Jakarta – Belakangan ini, harga saham perusahaan blue chip di sektor telekomunikasi yang terdaftar di Bursa Efek Indonesia (BEI) menunjukkan peningkatan yang signifikan. Selain itu, manajemen perusahaan juga telah merencanakan pembagian dividen yang cukup besar, yaitu sebesar Rp 11.100 per lot.
Saham blue chip umumnya merujuk pada saham perusahaan unggulan yang memiliki likuiditas tinggi dan kapitalisasi pasar yang sangat besar, mencapai puluhan hingga ratusan triliun rupiah. Di BEI, saham-saham ini biasanya menjadi anggota dari indeks utama seperti LQ45. Indeks tersebut sering digunakan sebagai indikator kinerja pasar modal di Indonesia.
Salah satu saham dalam indeks LQ45 yang baru saja mengumumkan rencana pembagian dividen adalah PT Indosat Tbk (ISAT) atau lebih dikenal dengan nama Indosat Ooredoo Hutchison (IOH). Berdasarkan hasil Rapat Umum Pemegang Saham Tahunan (RUPST) yang diadakan pada Selasa, 5 Mei 2026, perusahaan telekomunikasi ini akan membagikan dividen sebesar Rp 111 per saham.
Faktor Pendorong Kenaikan Harga Saham
Beberapa faktor mendorong kenaikan harga saham Indosat Ooredoo Hutchison belakangan ini. Pertama, kinerja keuangan perusahaan yang semakin stabil setelah melalui berbagai strategi perbaikan operasional. Kedua, adanya ekspektasi positif dari para investor terhadap pertumbuhan bisnis di sektor telekomunikasi, khususnya di tengah meningkatnya permintaan layanan digital dan data.
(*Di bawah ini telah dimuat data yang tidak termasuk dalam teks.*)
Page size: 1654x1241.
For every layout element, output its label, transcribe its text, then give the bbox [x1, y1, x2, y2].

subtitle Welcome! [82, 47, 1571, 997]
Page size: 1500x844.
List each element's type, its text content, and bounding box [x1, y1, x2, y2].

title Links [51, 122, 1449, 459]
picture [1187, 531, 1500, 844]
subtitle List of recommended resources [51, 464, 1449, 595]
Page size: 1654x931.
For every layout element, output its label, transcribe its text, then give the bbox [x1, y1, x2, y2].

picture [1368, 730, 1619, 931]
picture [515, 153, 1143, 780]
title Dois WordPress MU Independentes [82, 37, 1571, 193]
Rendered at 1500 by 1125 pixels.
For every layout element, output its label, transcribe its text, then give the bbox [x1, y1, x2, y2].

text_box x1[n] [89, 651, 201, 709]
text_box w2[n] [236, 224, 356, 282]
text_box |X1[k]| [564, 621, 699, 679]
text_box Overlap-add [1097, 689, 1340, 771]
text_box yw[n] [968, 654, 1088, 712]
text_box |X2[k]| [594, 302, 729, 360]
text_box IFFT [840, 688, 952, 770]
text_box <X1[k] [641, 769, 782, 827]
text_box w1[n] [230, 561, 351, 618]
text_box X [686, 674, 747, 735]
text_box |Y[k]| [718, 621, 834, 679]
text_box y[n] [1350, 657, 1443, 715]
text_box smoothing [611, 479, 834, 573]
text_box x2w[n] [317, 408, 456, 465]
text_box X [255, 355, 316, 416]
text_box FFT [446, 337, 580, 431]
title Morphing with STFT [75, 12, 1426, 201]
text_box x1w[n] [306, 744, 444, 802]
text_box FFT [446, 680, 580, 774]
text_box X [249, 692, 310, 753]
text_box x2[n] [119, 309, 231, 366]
Selain itu, kebijakan pemerintah yang mendukung pengembangan infrastruktur telekomunikasi juga memberikan dampak positif terhadap kinerja perusahaan. Hal ini menjadikan Indosat sebagai salah satu perusahaan yang diminati oleh investor baik domestik maupun asing.
Pembagian Dividen yang Menguntungkan
Pembagian dividen sebesar Rp 111 per saham ini menjadi kabar gembira bagi para pemegang saham. Angka ini mencerminkan kinerja keuangan yang baik dan komitmen perusahaan untuk memberikan nilai tambah kepada pemegang saham. Dengan demikian, tidak hanya kenaikan harga saham yang menjadi perhatian, tetapi juga potensi pengembalian investasi melalui dividen.
Dividen ini juga menjadi indikasi bahwa perusahaan mampu menghasilkan laba yang cukup besar, sehingga dapat dialokasikan untuk dibagikan kepada pemegang saham. Dalam konteks industri telekomunikasi yang kompetitif, kemampuan Indosat untuk membagikan dividen yang lumayan besar menunjukkan posisi keuangan yang solid.
Perkiraan Pasar dan Prospek Masa Depan
Dari sisi pasar, kenaikan harga saham dan pembagian dividen ini diperkirakan akan semakin meningkatkan minat investor terhadap saham Indosat. Dengan kondisi pasar yang sedang naik, saham ini bisa menjadi pilihan investasi yang menjanjikan.
Di masa depan, Indosat Ooredoo Hutchison diharapkan dapat terus memperkuat posisinya di pasar telekomunikasi Indonesia. Dengan strategi bisnis yang jelas dan komitmen terhadap inovasi, perusahaan ini memiliki potensi besar untuk terus berkembang dan memberikan keuntungan bagi para pemegang saham.